GOAL OF THE EXERCISE: Locate the line that contains "còn bỏ ngỏ?" in the data that follows. Copy it and every subsequent line to the end, exactly, excluding pictures.

Transcribed page contents:
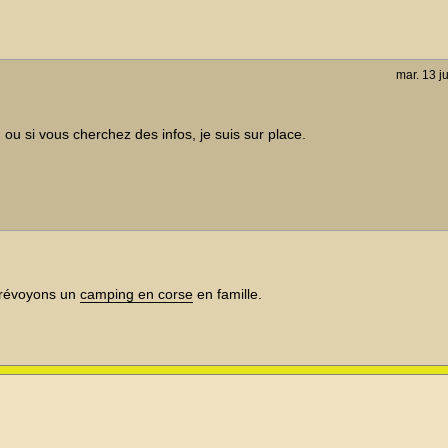
mar. 13 j
 ou si vous cherchez des infos, je suis sur place.
 prévoyons un
camping en corse
en famille.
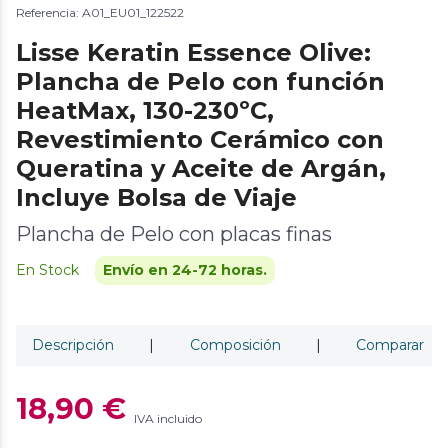
Referencia: A01_EU01_122522
Lisse Keratin Essence Olive:
Plancha de Pelo con función
HeatMax, 130-230ºC,
Revestimiento Cerámico con
Queratina y Aceite de Argán,
Incluye Bolsa de Viaje
Plancha de Pelo con placas finas
En Stock
Envío en 24-72 horas.
Descripción
|
Composición
|
Comparar
18,90 €
IVA incluido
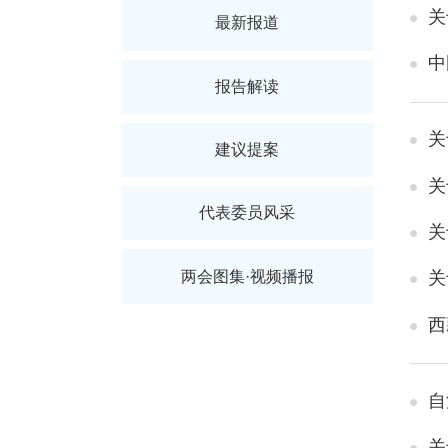
关
最新报道
中
报告解读
关
建议提案
关
代表委员风采
关
两会图集·视频播报
关
西
自
关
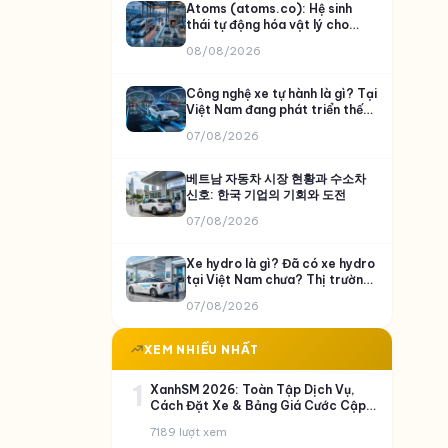
Atoms (atoms.co): Hệ sinh
thái tự động hóa vật lý cho
thực phẩm, khai khoáng và vận
08/08/2026
tải
Công nghệ xe tự hành là gì? Tại
Việt Nam đang phát triển thế
nào và VinFast đã làm được gì?
07/08/2026
베트남 자동차 시장 현황과 수소차
신호: 한국 기업의 기회와 도전
07/08/2026
Xe hydro là gì? Đã có xe hydro
tại Việt Nam chưa? Thị trường
còn bỏ ngỏ?
07/08/2026
XEM NHIỀU NHẤT
1
XanhSM 2026: Toàn Tập Dịch Vụ,
Cách Đặt Xe & Bảng Giá Cước Cập
Nhật
7189 lượt xem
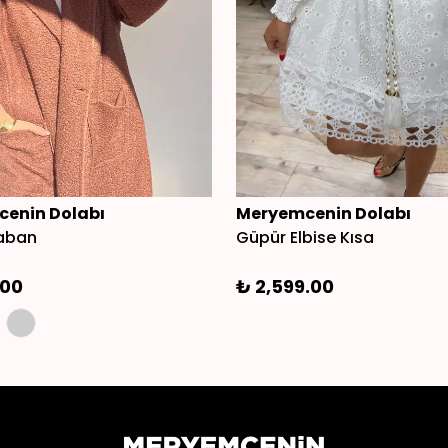
enin Dolabı
Meryemcenin Dolabı
Kaban
Güpür Elbise Kısa
.00
₺ 2,599.00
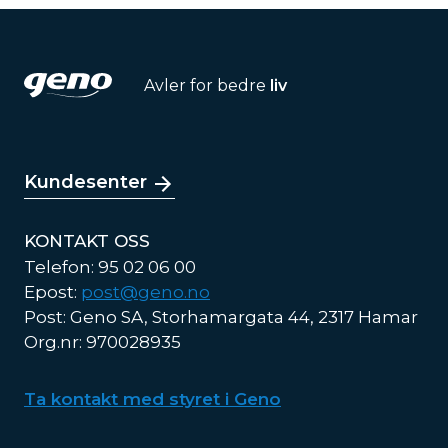
Avler for bedre
liv
Kundesenter
KONTAKT OSS
Telefon: 95 02 06 00
Epost:
post@geno.no
Post: Geno SA, Storhamargata 44, 2317 Hamar
Org.nr: 970028935
Ta kontakt med styret i Geno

OUTPUT:
còn bỏ ngỏ?
07/08/2026
XEM NHIỀU NHẤT
1
XanhSM 2026: Toàn Tập Dịch Vụ,
Cách Đặt Xe & Bảng Giá Cước Cập
Nhật
7189 lượt xem
enin Dolabı
Meryemcenin Dolabı
Kaban
Güpür Elbise Kısa
.00
₺ 2,599.00
Avler for bedre
liv
Kundesenter
KONTAKT OSS
Telefon: 95 02 06 00
Epost:
post@geno.no
Post: Geno SA, Storhamargata 44, 2317 Hamar
Org.nr: 970028935
Ta kontakt med styret i Geno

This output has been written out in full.